As Sports.ru wrote their WYSIWYG editor

In mid-2018, Sports.ru thought about moving to a new WYSIWYG text editor for user posts. Since June 2019, the editor has been in beta mode. During this time, we solved many problems associated with both the design of the architecture of the entire service and the implementation of the editor itself in the browser based on the ProseMirror library , and decided to share our experience.



Table of contents


1. Introduction
1.1. Why did you need WYSIWYG
1.2. Description of the task that the developers faced
2. How to choose the tool
3. What happened
3.1. Service architecture
3.2. What are the challenges
4. Beta Test Results


1. Introduction



1.1. Why did you need WYSIWYG


Sports.ru is media about sports with an audience of 20 million users per month. Our main differences from classic media are the community and UGC . User content - ratings, comments, chats, posts - not only complements the editorial value, but also creates a platform for users to interact with each other. Every month, our users write almost 10 thousand posts. The best of them are submitted to the main page of the site together with the editorial ones, sent to mobile applications, social networks.

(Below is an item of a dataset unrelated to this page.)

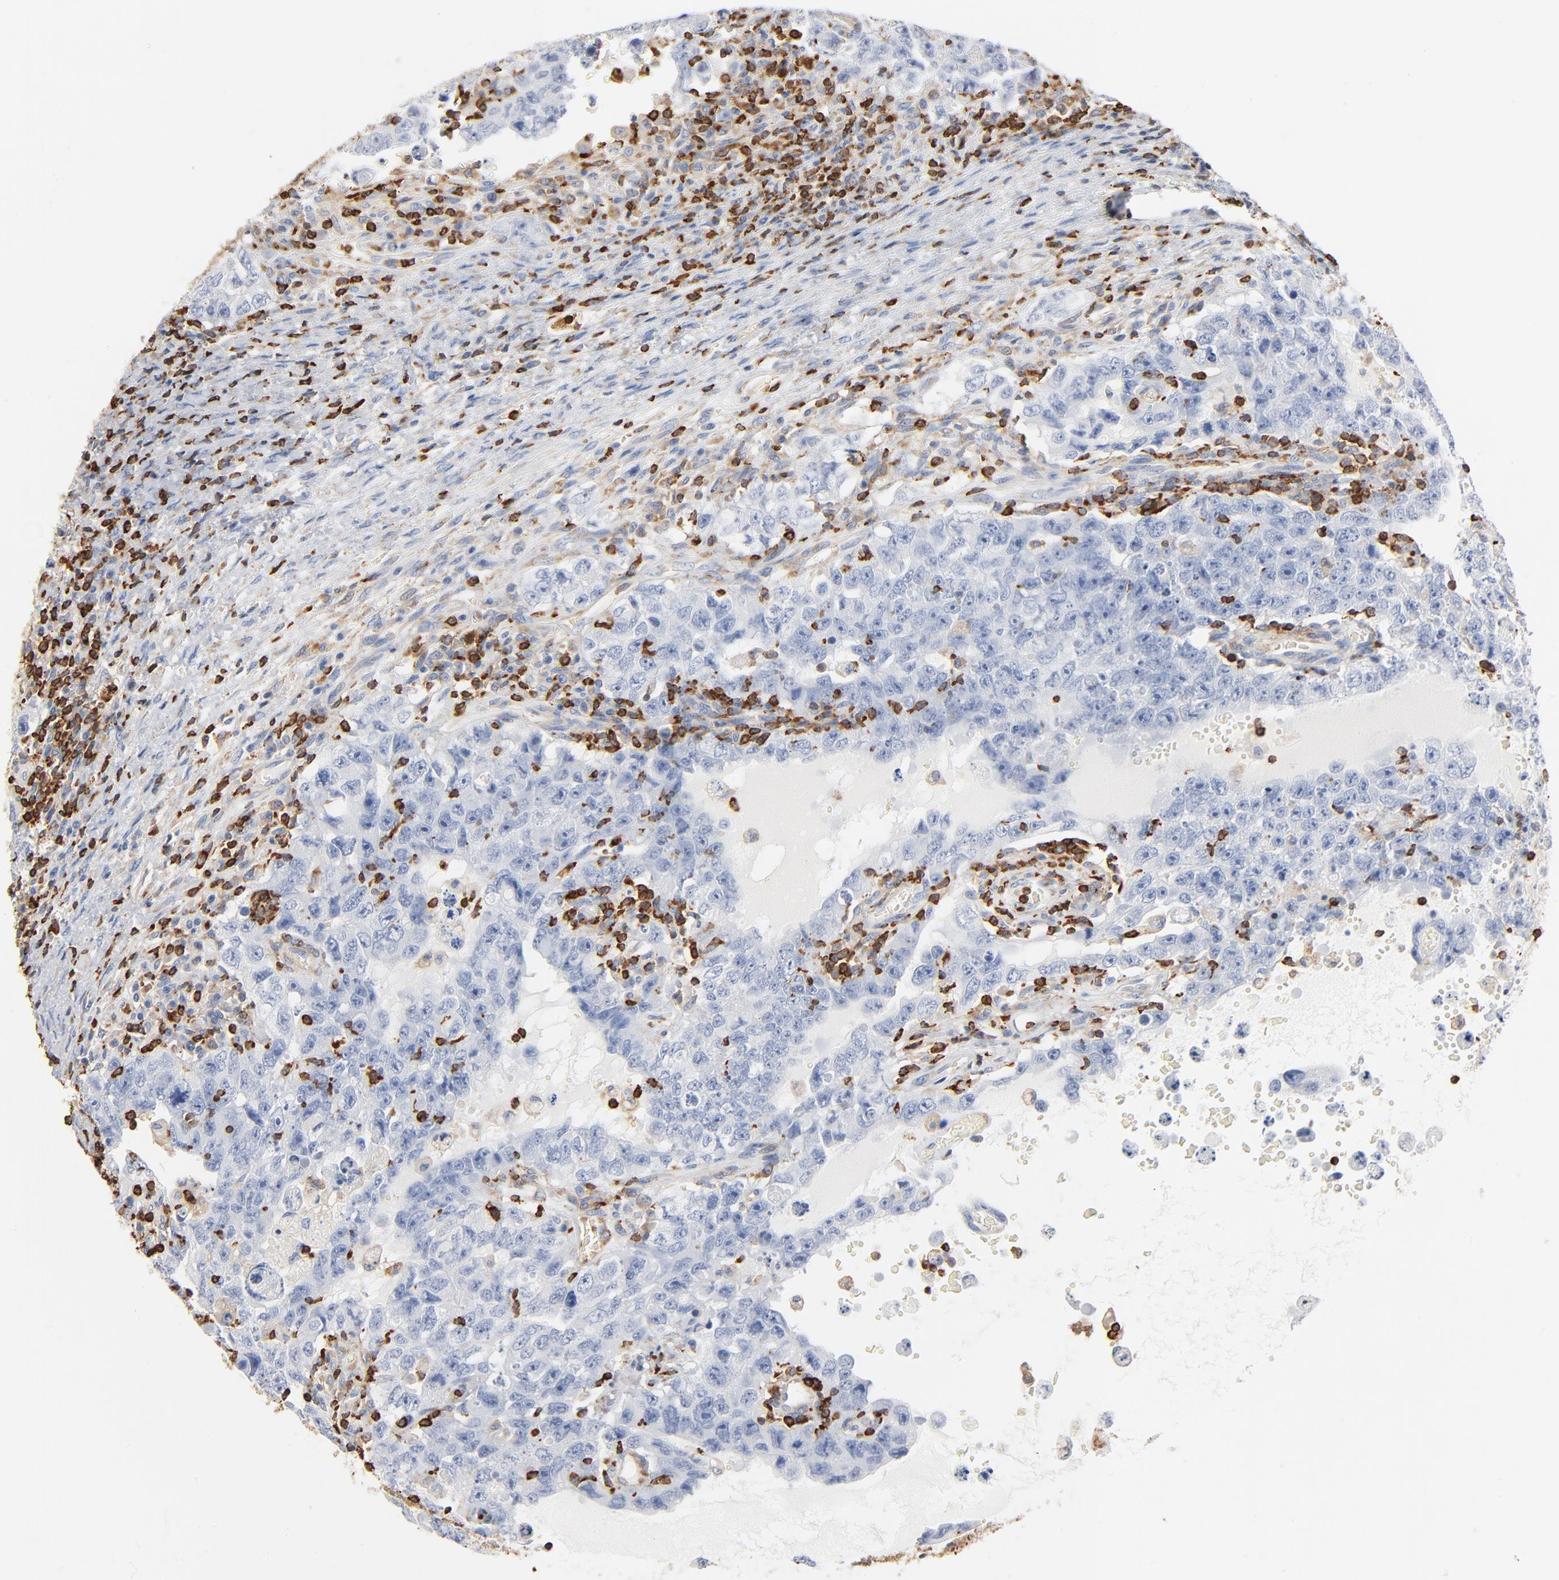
{"staining": {"intensity": "negative", "quantity": "none", "location": "none"}, "tissue": "testis cancer", "cell_type": "Tumor cells", "image_type": "cancer", "snomed": [{"axis": "morphology", "description": "Carcinoma, Embryonal, NOS"}, {"axis": "topography", "description": "Testis"}], "caption": "Testis cancer stained for a protein using immunohistochemistry (IHC) displays no expression tumor cells.", "gene": "SH3KBP1", "patient": {"sex": "male", "age": 26}}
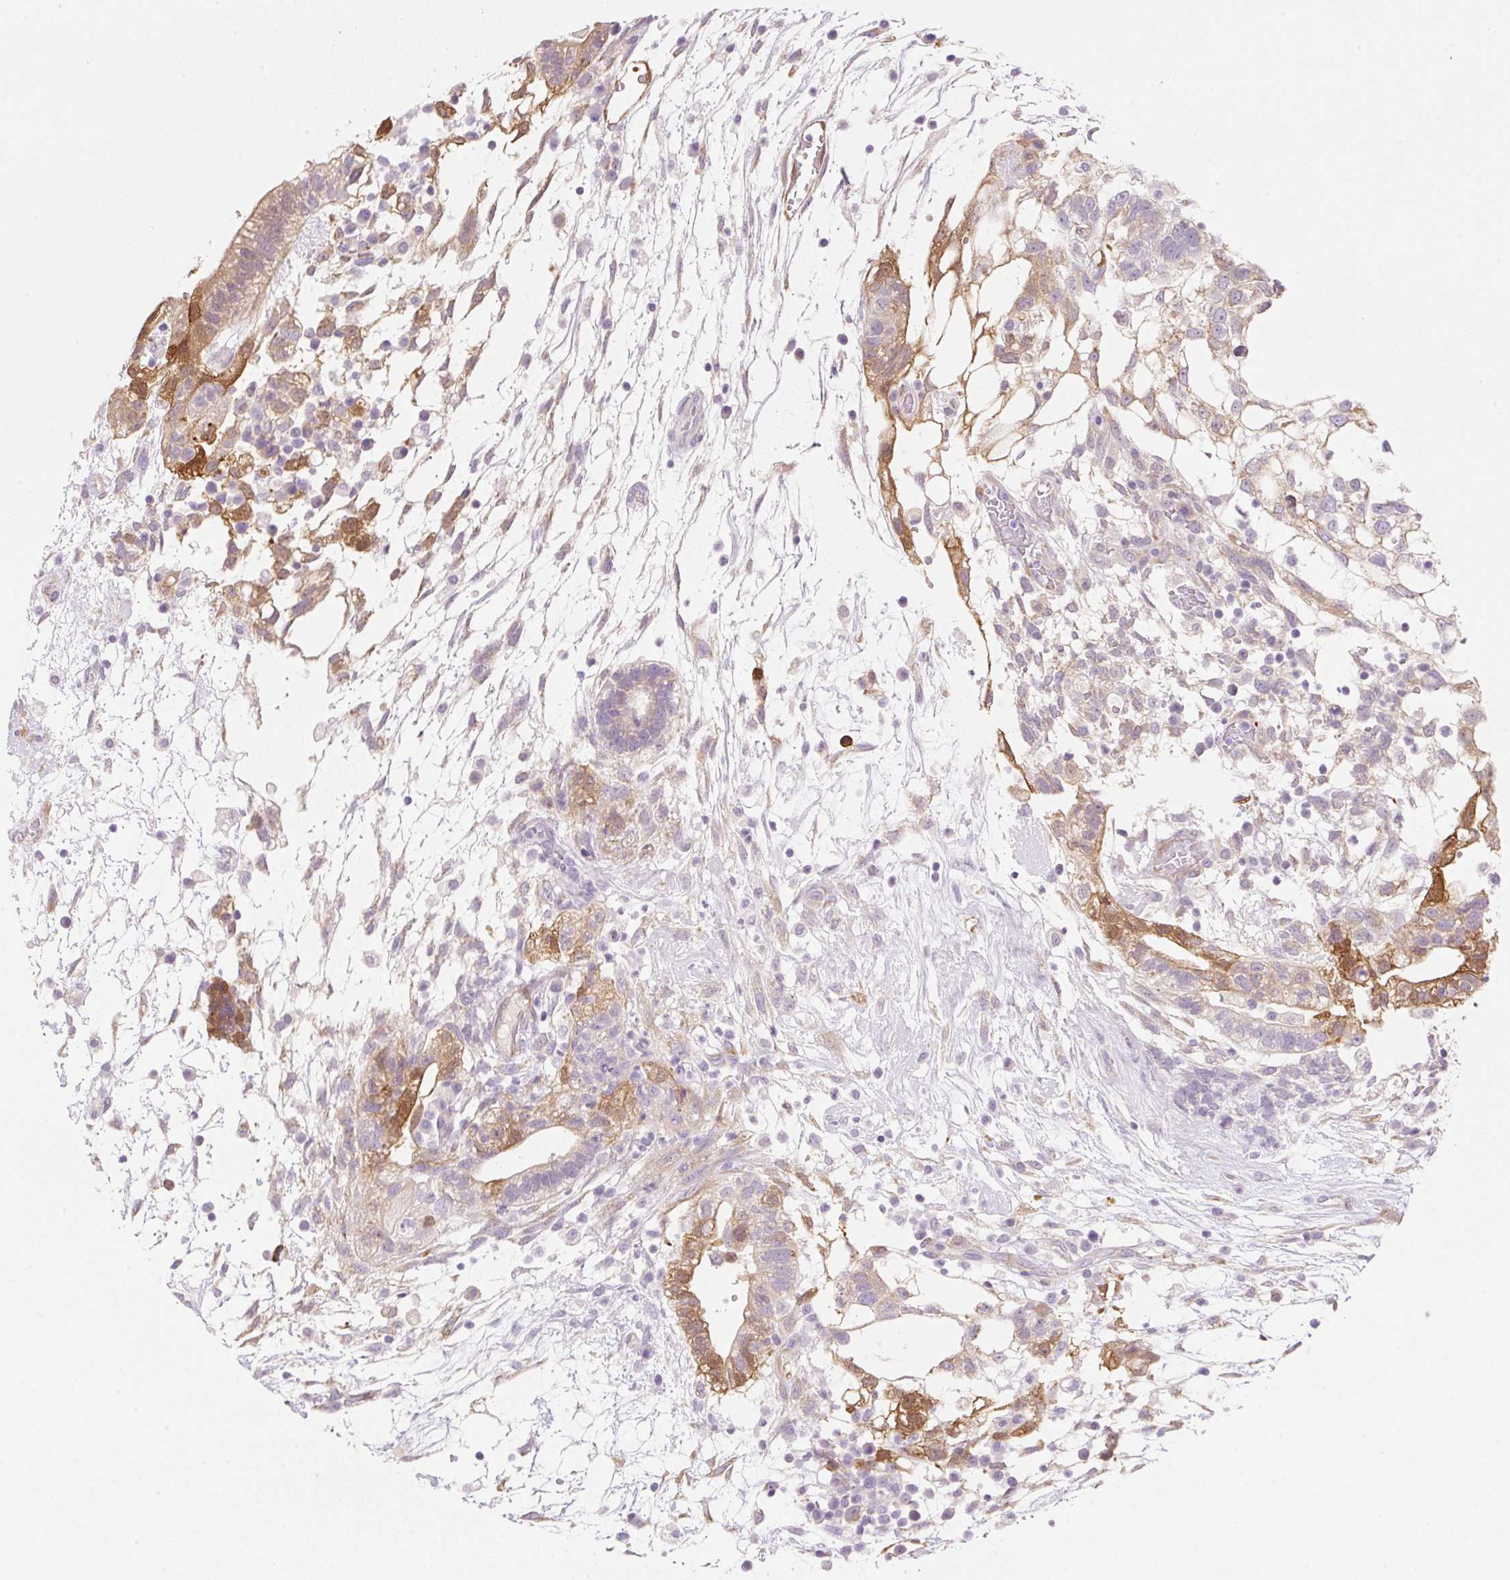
{"staining": {"intensity": "moderate", "quantity": "25%-75%", "location": "cytoplasmic/membranous"}, "tissue": "testis cancer", "cell_type": "Tumor cells", "image_type": "cancer", "snomed": [{"axis": "morphology", "description": "Carcinoma, Embryonal, NOS"}, {"axis": "topography", "description": "Testis"}], "caption": "The histopathology image displays a brown stain indicating the presence of a protein in the cytoplasmic/membranous of tumor cells in testis cancer (embryonal carcinoma).", "gene": "FABP5", "patient": {"sex": "male", "age": 32}}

User content accounts for about 40% of all reads on Sports.ru pages.

We want to be the most convenient platform for sports authors, to help create content and deliver it to an interested audience. 10 years we used the TinyMCE editor- and in the end it became outdated, it ceased to suit both the team and users who were used to modern editors.


Fig. 1. The interface of the old editor based on TinyMCE

From the authors of blogs regularly received about the following complaints:

  • I wrote for a long time, then accidentally closed the tab and everything was gone;
  • writing long texts is very inconvenient;
  • It’s annoying that to insert each image, you must first upload it to the image hosting.

The team also had its own complaints:

  • in TinyMCE you cannot upload images directly from a file, you can only attach links to images, and due to the fact that users were not able to upload images to our storage, if links to them died, we could not do anything about it;
  • the possibilities for editing and formatting the text are not balanced. On the one hand, there were not enough styles, for example, for internal headers in the text. On the other hand, it was possible to use the available tools in any combination. As a result, the posts looked not uniform (at Sports.ru, work began on the implementation of the design system and user posts should look in accordance with it);
  • content is created and stored in HTML, so it’s difficult to manage styles in posts on different clients, and just make changes to the layout of posts.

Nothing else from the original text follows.